WorldStage Newsonline-- Niger State Government has expressed concerns over gradual extinction of native languages, saying English language has become the first language of most homes in the country.
Commissioner of Information, Culture and Tourism Mr Jonathan Vatsa told journalists in Minna on Wednesday that there was the need for parents to ensure that the native languages and cultures are not allowed to go into extinction.
According to him, when the native languages are spoken to the children, it will build in them from the formative ages the core values peculiar to our society and making them have the desire to adopt best practices for the development of the society.
“As a Commissioner in charge of culture, I am worried and indeed the government is worried that none of the younger ones can read and write in the native languages as it used to be in the past,” he said.
He recalled that the earliest curriculum of Nigeria’s education emphasized the importance of the first language “which is our native dialects as very germane to our educational development and therefore wondered why that should be neglected now.”

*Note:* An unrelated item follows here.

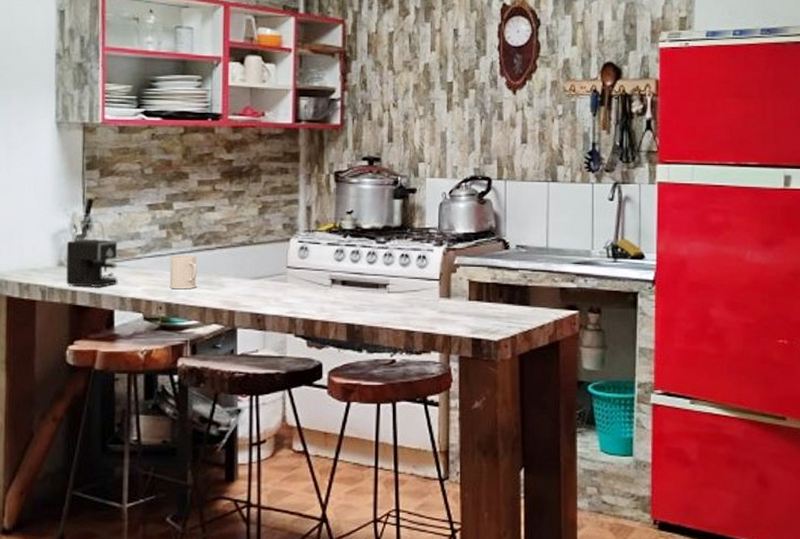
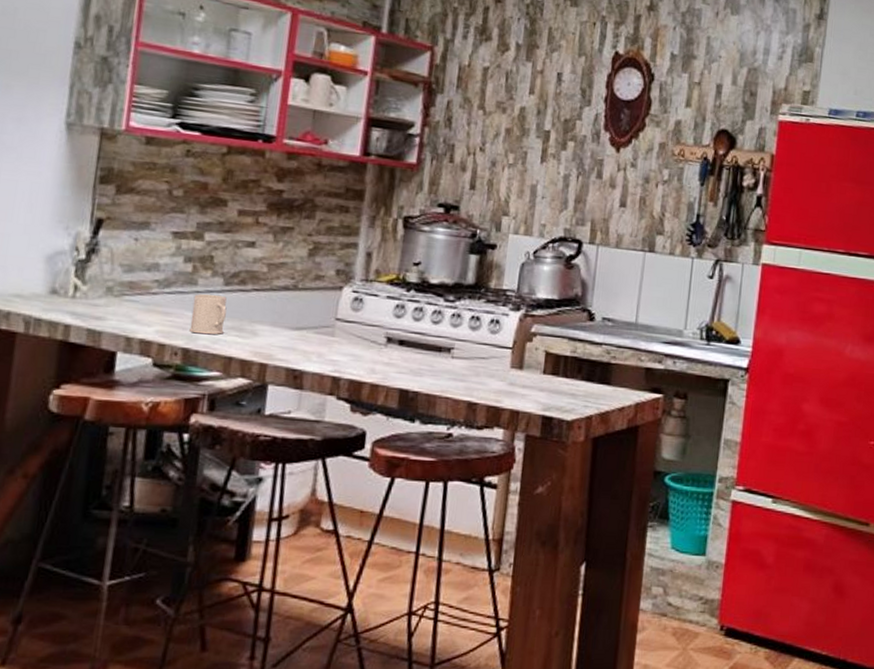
coffee maker: present [66,239,118,287] -> none [58,265,130,324]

He assured that the state government would be coming up with programmes to ensure that the first languages are not allowed to go into extinction in the state.
One of the programmes is the introduction of courses in the major languages of the state in the State College of Education Minna and IBB University, Lapai.
“The programme we intend to come up with is aimed at ensuring that the younger Nigerlites can read and write in Hausa, Nupe, Gbagyi, Kambari and other native languages, because this will build in the them a better understanding of our best practices,” he said.